Just because it is difficult to meet this standard, it most certainly doesn’t mean that we should abandon scientific research on dog training. What the high standard does mean is that we need to be careful, responsible, about how we use scientific information.
In the rest of this post, I’ll explore just how high that bar is, and give you an alternative way, a responsible way, to think about and use scientific information about dog training methods.
What the heck is a body of evidence anyway?
The idea is that there needs to be a bunch of studies and that you need to be on the lookout for studies that support your training method AND studies that don’t. It’s not immediately clear how many studies make a bunch, or how to balance the studies that support and that don’t support a particular method. Most of the time a person has to rely on scientific experts to get an overall idea of the degree of support for particular methods.

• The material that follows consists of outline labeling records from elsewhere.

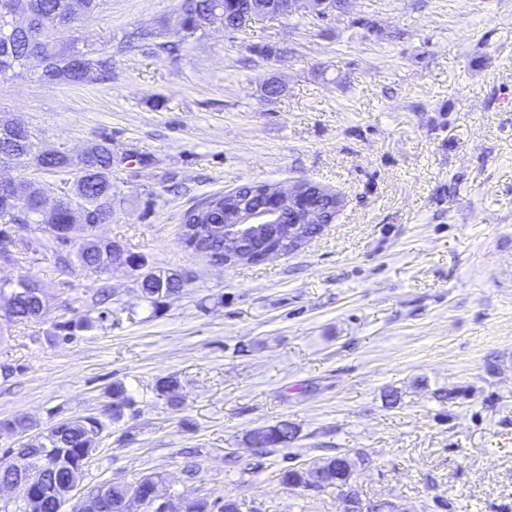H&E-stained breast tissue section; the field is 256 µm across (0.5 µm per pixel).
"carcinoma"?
Returning <instances> with one entry per match:
<instances>
[{
	"instance_id": "obj_1",
	"label": "carcinoma",
	"mask_w": 512,
	"mask_h": 512,
	"mask_svg": "<svg viewBox=\"0 0 512 512\" xmlns=\"http://www.w3.org/2000/svg\"><path fill=\"white\" fill-rule=\"evenodd\" d=\"M248 2L249 9L261 12L268 0H182L179 25L191 27L197 19L218 14L229 16L239 4ZM103 0H0V47H9V55L0 57V75H20L27 63L35 59L39 63L40 77L51 72L50 82L81 84L86 81L88 63L95 65L94 73L104 74L112 69V61L94 49L63 46L58 42L48 43L40 39L43 25L54 22L59 26L72 27L80 17L97 12ZM25 17L21 27L7 26L12 17ZM160 36L151 26H140L128 36V47L151 46ZM25 135L19 132L0 133V164L8 163L25 151ZM39 168L45 171H75L71 190L73 197L58 205L53 214L45 215L39 207L41 191L33 184L25 186V196L14 203L0 197V241L14 247H28V240L14 239L11 228L18 227L29 234L41 233L40 244L46 249L58 250L65 242L64 232L69 224L85 225L87 239L72 253L75 263L84 269L102 271L112 266V242H103L96 237V230L103 224L112 223V210L121 204L120 194L112 189V139L105 137L97 151L86 157L81 164L71 166L67 157L52 149L38 160ZM224 223V193H214L196 206L187 209L182 217L183 225H211ZM206 246L203 250L221 262H226L224 237L214 236L213 230L203 231ZM126 262L138 280L141 294L154 307L164 300L181 293L189 284V276L180 270H156L149 267L142 254L127 253ZM13 294L15 322H26L36 318L40 307L41 289L37 282L21 277L15 282L0 284V296ZM154 392L158 399L175 409L183 405L182 386L175 375L157 379ZM112 411L102 417L77 416L60 422L59 442L54 447L63 449L56 454L59 462L48 471V480L59 488L65 487L69 464L79 461L84 455L86 434L92 429L104 430L112 421H117L126 412L133 410L135 400L127 386L116 381L109 388ZM296 429L286 421L254 430L250 434V446L260 454L277 448H287L296 439ZM308 469L291 467L281 470V481L290 487H306ZM141 492L167 493L163 477L157 473L141 476L136 480ZM132 483L113 481L107 484L112 497V512H119Z\"/></svg>"
}]
</instances>
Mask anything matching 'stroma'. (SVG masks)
Returning a JSON list of instances; mask_svg holds the SVG:
<instances>
[{"mask_svg":"<svg viewBox=\"0 0 512 512\" xmlns=\"http://www.w3.org/2000/svg\"><path fill=\"white\" fill-rule=\"evenodd\" d=\"M180 3L105 0L61 33L111 54L110 79L0 76V114L37 145L77 154L111 138L124 202L99 236L191 277L156 310L127 268L85 270L35 239L0 253V282L29 276L47 304L0 320V420L27 422L0 431V454L102 412L119 380L135 413L103 431L84 490L159 473L173 495L342 512L336 491L280 471L346 455L364 460L363 499L512 512V0H349L326 20L185 38ZM139 25L178 51L122 50ZM297 180L345 200L299 251L219 268L182 243V213L207 196ZM165 375L180 409L155 396ZM282 420L296 440L257 456L250 432ZM181 390V383L174 375L158 378L154 386L157 399L164 400L167 405L175 409H179L184 402Z\"/></svg>","mask_w":512,"mask_h":512,"instance_id":"obj_1","label":"stroma"}]
</instances>
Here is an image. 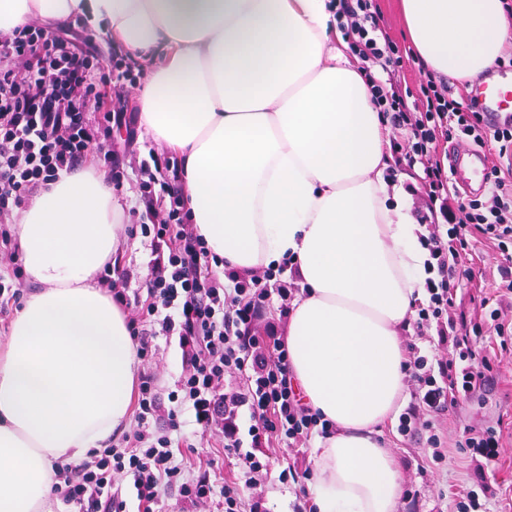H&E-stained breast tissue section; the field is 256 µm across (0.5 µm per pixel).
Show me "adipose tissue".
Segmentation results:
<instances>
[{
	"mask_svg": "<svg viewBox=\"0 0 512 512\" xmlns=\"http://www.w3.org/2000/svg\"><path fill=\"white\" fill-rule=\"evenodd\" d=\"M429 73L474 79L512 47V0H401ZM106 22L152 62L139 123L183 162L196 232L254 274L293 255L285 329L293 382L335 427L315 448L317 512H398L380 442L405 387L400 334L427 252L391 200L385 119L329 0H0V33L33 20ZM103 176L61 174L20 216L39 289L0 355V512H47L54 463L86 458L129 418L126 315L97 280L124 243Z\"/></svg>",
	"mask_w": 512,
	"mask_h": 512,
	"instance_id": "1",
	"label": "adipose tissue"
}]
</instances>
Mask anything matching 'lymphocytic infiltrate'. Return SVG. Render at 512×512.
I'll return each mask as SVG.
<instances>
[{
	"mask_svg": "<svg viewBox=\"0 0 512 512\" xmlns=\"http://www.w3.org/2000/svg\"><path fill=\"white\" fill-rule=\"evenodd\" d=\"M336 23L359 60L370 99L396 134L390 141L392 172L411 171L422 199L420 242L429 257L424 296L410 316L428 354L411 347L405 363L411 401L398 418L404 437L422 435L433 462L446 457L438 430L442 416L470 402L500 364L491 338L506 339L512 328L491 305L493 296H512V272L500 268L493 296L466 314L458 296L474 281L464 262L474 240L500 254L512 251V127L489 129L475 103L446 94L432 75L417 89L403 86L397 73L406 56L380 25L375 0H332ZM77 34L55 33L31 23L0 34V304L17 301L25 271L15 248L16 218L27 200L48 189L61 173L77 170L97 156L105 178L121 188L125 151L112 144V127L122 120L112 111V87L135 82L132 68L99 58L92 47L78 48ZM464 138L494 149L496 163L488 188L471 196L449 186L446 144ZM137 201L150 223L143 237L159 251L145 295L127 296L111 266L100 280L113 301L127 310V327L145 365L137 385L135 419L119 445L91 450L77 464L56 466L52 495L66 512H152L162 494L176 487L182 503L198 508L221 499L224 512H246L245 490L267 474L266 453L273 440L294 445L333 432L330 421L302 404L292 383L288 350L274 333H263L271 298L269 284L291 268V258L257 274H218L216 260L191 222L185 204L183 169L175 158L149 152L139 163ZM177 337L182 350L175 390L161 396L151 364L157 336ZM244 381L243 391L226 394V376ZM190 405L194 423L243 469L239 481L212 477L214 459L186 471L168 432L155 422L167 417L178 428V410ZM250 423L240 428L239 410ZM458 445L470 453L473 477L452 495V512H495L498 493L486 471L500 461L503 433L494 426H464Z\"/></svg>",
	"mask_w": 512,
	"mask_h": 512,
	"instance_id": "obj_1",
	"label": "lymphocytic infiltrate"
}]
</instances>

Philosopher Heidi Grasswick has argued that it should be part of the job of science to sift through the evidence it generates and provide us with usable, significant information. However, there is not much motivation for individual scientists to do this time-consuming work. Thankfully, when it comes to veterinary and human medicine and public health, there are professional and government organisations we can turn to for this sort of expertise.
For example, the Canadian Veterinary Medical Association has a Humane Training Methods for Dogs position statement. In this statement, they recommend reward-based methods, and discourage aversive methods, and do not recommend aversive methods unless reward-based methods have failed and unless the aversive methods are used by a skilled person. They provide citations to the scientific literature supporting their claims, and you can use those citations to track the research papers down for yourself. However, even this position statement is not especially specific about particular training methods. It pretty much advises us to be as humane as possible.

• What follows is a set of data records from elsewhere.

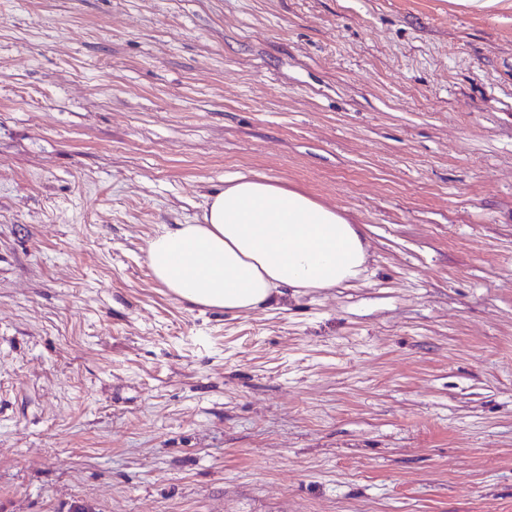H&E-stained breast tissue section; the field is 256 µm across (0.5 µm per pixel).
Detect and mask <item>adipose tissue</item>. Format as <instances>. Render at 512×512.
Instances as JSON below:
<instances>
[{
  "label": "adipose tissue",
  "mask_w": 512,
  "mask_h": 512,
  "mask_svg": "<svg viewBox=\"0 0 512 512\" xmlns=\"http://www.w3.org/2000/svg\"><path fill=\"white\" fill-rule=\"evenodd\" d=\"M146 257L155 280L176 299L227 313L273 303L287 289L349 283L368 259L362 225L302 192L248 175L210 195L202 223L158 230Z\"/></svg>",
  "instance_id": "obj_1"
}]
</instances>
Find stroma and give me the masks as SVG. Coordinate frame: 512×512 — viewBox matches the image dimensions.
I'll use <instances>...</instances> for the list:
<instances>
[{"mask_svg": "<svg viewBox=\"0 0 512 512\" xmlns=\"http://www.w3.org/2000/svg\"><path fill=\"white\" fill-rule=\"evenodd\" d=\"M240 174L361 277L173 297ZM78 507L512 512V0H0V512Z\"/></svg>", "mask_w": 512, "mask_h": 512, "instance_id": "1", "label": "stroma"}]
</instances>
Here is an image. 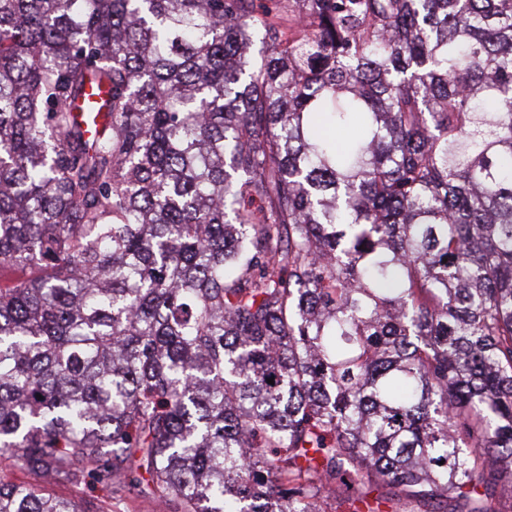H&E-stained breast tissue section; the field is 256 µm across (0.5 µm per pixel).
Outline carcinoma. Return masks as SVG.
<instances>
[{
    "label": "carcinoma",
    "mask_w": 512,
    "mask_h": 512,
    "mask_svg": "<svg viewBox=\"0 0 512 512\" xmlns=\"http://www.w3.org/2000/svg\"><path fill=\"white\" fill-rule=\"evenodd\" d=\"M2 267L0 512H503L512 0H0ZM47 487L62 497H94L101 512H155L147 501H144L135 492L128 490H122L116 495L112 494L111 498L99 488L92 489L84 485L75 487L59 480Z\"/></svg>",
    "instance_id": "obj_1"
}]
</instances>
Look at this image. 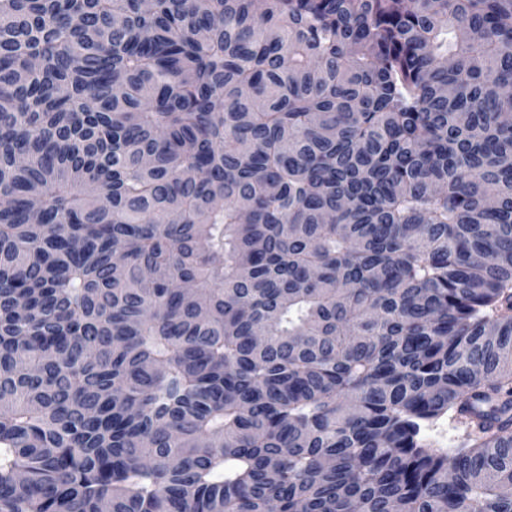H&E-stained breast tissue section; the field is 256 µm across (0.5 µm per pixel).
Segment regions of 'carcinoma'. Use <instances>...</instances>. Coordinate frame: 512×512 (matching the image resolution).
Returning a JSON list of instances; mask_svg holds the SVG:
<instances>
[{
  "mask_svg": "<svg viewBox=\"0 0 512 512\" xmlns=\"http://www.w3.org/2000/svg\"><path fill=\"white\" fill-rule=\"evenodd\" d=\"M0 512H512V0H0ZM425 436L433 448H439L443 452H448V455H452L459 445L460 431L447 419L427 430Z\"/></svg>",
  "mask_w": 512,
  "mask_h": 512,
  "instance_id": "1",
  "label": "carcinoma"
}]
</instances>
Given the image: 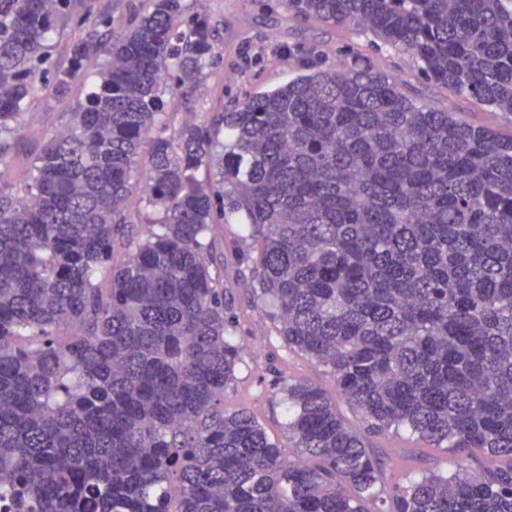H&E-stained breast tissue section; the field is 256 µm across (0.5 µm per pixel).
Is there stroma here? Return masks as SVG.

Is the evidence ever directly about what you do with your dog?
If a person wants to call a dog training method scientific, then the scientific research should be about the dog training method they are actually talking about. This seems obvious, but in fact, there is rarely, some might even say never, a direct connection between the research and dog training practice. One reason for this mismatch is that studies are conducted under controlled experimental conditions, and dog training happens ‘in the wild,’ or at least in the more complicated everyday situations that we find ourselves in. The context the dog-handler team is working in, the skill of the trainer, the temperament and experience of the dog, all make a difference. Also, sometimes, a lack of communication between scientists and dog trainers can result in them using the same name to describe what are, in practice, different training methods.
The bottom line is that it is difficult to be justified in claiming that a training method is scientific. But don’t give up on scientific approaches to dog training.
A matter of degree
Instead of thinking of the scientific nature of a training method as an all or nothing sort of thing, we need to think of it as a matter of degree. Some training methods are supported by more evidence than others, and the scientific research can be more or less like what we actually do with our dogs.
When we point to a method as being scientific, our usual goal is to justify our use of it or recommend it to others. More evidence that is closer to our training method, justifies us in giving a stronger endorsement or recommendation of the method as scientific. It’s not an on/off switch; it’s a volume control knob.
Take care though, because scientific evidence can’t give us 100% certainty that a method is the best possible method. In addition to the tricky nature of evidence and the fraught relation between science and practice, science can only test what we have dreamed up in the first place. It is completely possible that someone will come up with a new method that is better than anything we have right now. Also, science is trustworthy because it depends on the experiments we’ve actually done and the measurements we’ve already taken. This means that we always need to be open to changing our minds in the face of new experiments and new evidence.
Responsible use of scientific information means calibrating our endorsement of a method as scientific to the quality of the evidence supporting that method.
Note: this is my fifth post in a series on scientific dog training methods.